Di kalangan teknisi audio panggung, nama Jaya sudah jadi jaminan mutu, sementara KPR baru menapaki reputasinya. Rizma nekat meminta Jaya untuk mengurusi produksi audio panggung KPR. Dengan reputasi dan karakternya, ternyata Jaya tak hanya berperan sebagai soundman, tapi juga mentor. ”Galaknya Abah Jaya cocok, nih, buat anak-anak (KPR),” kata Rizma.
Sebelum pandemi, KPR adalah salah satu band rock masa kini dengan jadwal panggung tersibuk. Mereka juga sempat mengundang Ian Antono main bareng membawakan lagu ”Mencarter Roket” di sebuah bar di kawasan Kemang pada Februari 2018.
Itu bukanlah pertunjukan dengan panggung megah seperti standar God Bless. Ukuran venue yang kecil membuat penonton dan band nyaris tak berjarak. Namun, Ian tetap main maksimal, dan memakai kaus ”Kelompok Penerbang Roket”. Lagu yang mereka mainkan malam itu direkam dalam bentuk piringan hitam 7 inci dengan ubahan judul menjadi ”Pencarter Roket”, seperti nama komunitas penggemar KPR.
KPR masih bertahan sebagai band rock hingga hari ini, meski sedang tidak terlalu sibuk. Belakangan, mereka mengeksplorasi nuansa luar angkasa pada musiknya, seperti yang terdengar dalam minialbum Galaksi Palapa (2018).

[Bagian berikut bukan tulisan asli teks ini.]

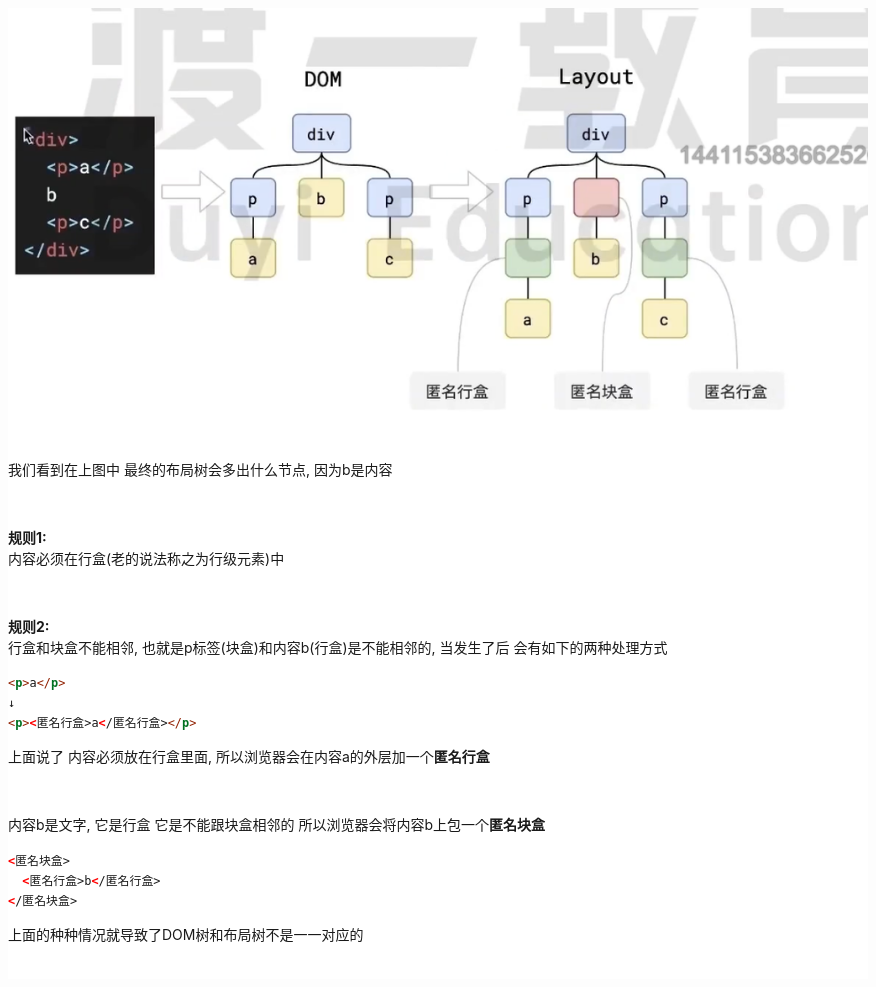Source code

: ![问题](./imgs/l12.png)

我们看到在上图中 最终的布局树会多出什么节点, 因为b是内容

<br>

**规则1:**  
内容必须在行盒(老的说法称之为行级元素)中

<br>

**规则2:**  
行盒和块盒不能相邻, 也就是p标签(块盒)和内容b(行盒)是不能相邻的, 当发生了后 会有如下的两种处理方式

```html
<p>a</p>
↓
<p><匿名行盒>a</匿名行盒></p>
```

上面说了 内容必须放在行盒里面, 所以浏览器会在内容a的外层加一个**匿名行盒**

<br>

内容b是文字, 它是行盒 它是不能跟块盒相邻的 所以浏览器会将内容b上包一个**匿名块盒** 

```html
<匿名块盒>
  <匿名行盒>b</匿名行盒>
</匿名块盒>
```

上面的种种情况就导致了DOM树和布局树不是一一对应的

<br>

Label rekaman mereka, Berita Angkasa Records, juga berkembang dari semula hanya didirikan Rizma seorang, kini telah mempekerjakan 11 orang. Artis mereka pun bertambah selain KPR, yaitu drumer jazz Rafi Muhammad, solois rock/soul Morad, band rock Jangar dari Bali, dan yang terbaru adalah solois kawakan Anda Perdana.
”Rock selalu punya pasarnya sendiri. Tinggal dari skala saja, kadang besar, kadang kecil. Tapi, pasarnya selalu ada,” ucap Rizma, yang baru saja menambah unit usaha Berita Angkasa Studio, unit yang mengerjakan produk audio dan visual.
Doddy Hamson bersama Komunal, Harlan Boer, dan Kelompok Penerbang Roket memang tidak ada dalam daftar pengisi acara konser gemebyar 48 Tahun God Bless: Mulai Hari Ini produksi promotor Rockinlilo pada Selasa (31/8/2021). Namun, jelas karya-karya God Bless dan proyek turunannya mengalir dalam nadi mereka.